Recently, I wrote a blog about the restoration of The Carrington Inn. My article about the inn also appears in the District Bulletin's December issue. The District Bulletin reports on country living in the Palerang region. I feel it would be remiss if I did not also acknowledge the importance of Indigenous heritage as a side bar to the Carrington article.
Heritage places are a visible reminder of Australia’s history and identity. If they are neglected or demolished, then part of our history and identity is lost. When they are protected and restored, they add value and dimension to our community. This applies equally to the heritage represented by the traditional owners of the land. It is important to acknowledge that Indigenous heritage when promoting awareness of colonial heritage as it shows respect for Indigenous culture.Before European settlement, Indigenous people represented an unbroken culture that was inextricably linked to the land and history of the continent. That relationship and life as Indigenous people knew it changed drastically as a consequence of Dr Charles Throsby and Hamilton Hume's exploration of the region in 1820.
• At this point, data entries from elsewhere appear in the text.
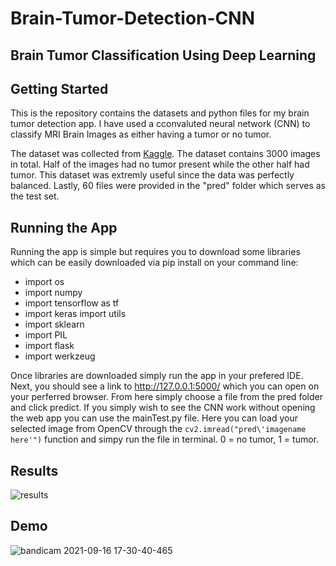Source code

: # Brain-Tumor-Detection-CNN
## Brain Tumor Classification Using Deep Learning

## Getting Started

This is the repository contains the datasets and python files for my brain tumor detection app. I have used a cconvaluted neural network (CNN) to classify MRI Brain Images as either having a tumor or no tumor.

The dataset was collected from [Kaggle](https://www.kaggle.com/ahmedhamada0/brain-tumor-detection). The dataset contains 3000 images in total. Half of the images had no tumor present while the other half had tumor. This dataset was extremly useful since the data was perfectly balanced. Lastly, 60 files were provided in the "pred" folder which serves as the test set.

## Running the App

Running the app is simple but requires you to download some libraries which can be easily downloaded via pip install on your command line:
* import os
* import numpy
* import tensorflow as tf
* import keras import utils
* import sklearn
* import PIL
* import flask
* import werkzeug

Once libraries are downloaded simply run the app in your prefered IDE. Next, you should see a link to http://127.0.0.1:5000/ which you can open on your perferred browser. From here simply choose a file from the pred folder and click predict. 
If you simply wish to see the CNN work without opening the web app you can use the mainTest.py file. Here you can load your selected image from OpenCV through the 
``cv2.imread("pred\'imagename here'")`` function and simpy run the file in terminal. 0 = no tumor, 1 = tumor.

## Results
![results](https://user-images.githubusercontent.com/81998785/133630499-debfaa7a-17b9-442e-9c27-59b4b103a968.JPG)
## Demo
![bandicam 2021-09-16 17-30-40-465](https://user-images.githubusercontent.com/81998785/133632175-27bb7708-2781-4cf8-862c-46ae2cb15412.gif)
By the end of 1821, Europeans had settled the region. The provision of a mail service in 1837 formally made the settlement a town while the arrival of train services in 1885 resulted in the town becoming the hub of the region. Cobb and Co coaches transported travellers to far flung settlements.
During this period and into the twentieth century, Indigenous people experienced a history of exclusion, denial, and were silenced. Many Indigenous people many died as a result of white settlement (disease and conflict). Indigenous heritage is in the land, in sacred places, lore and values. By contrast, colonial heritage is in buildings and property and its laws.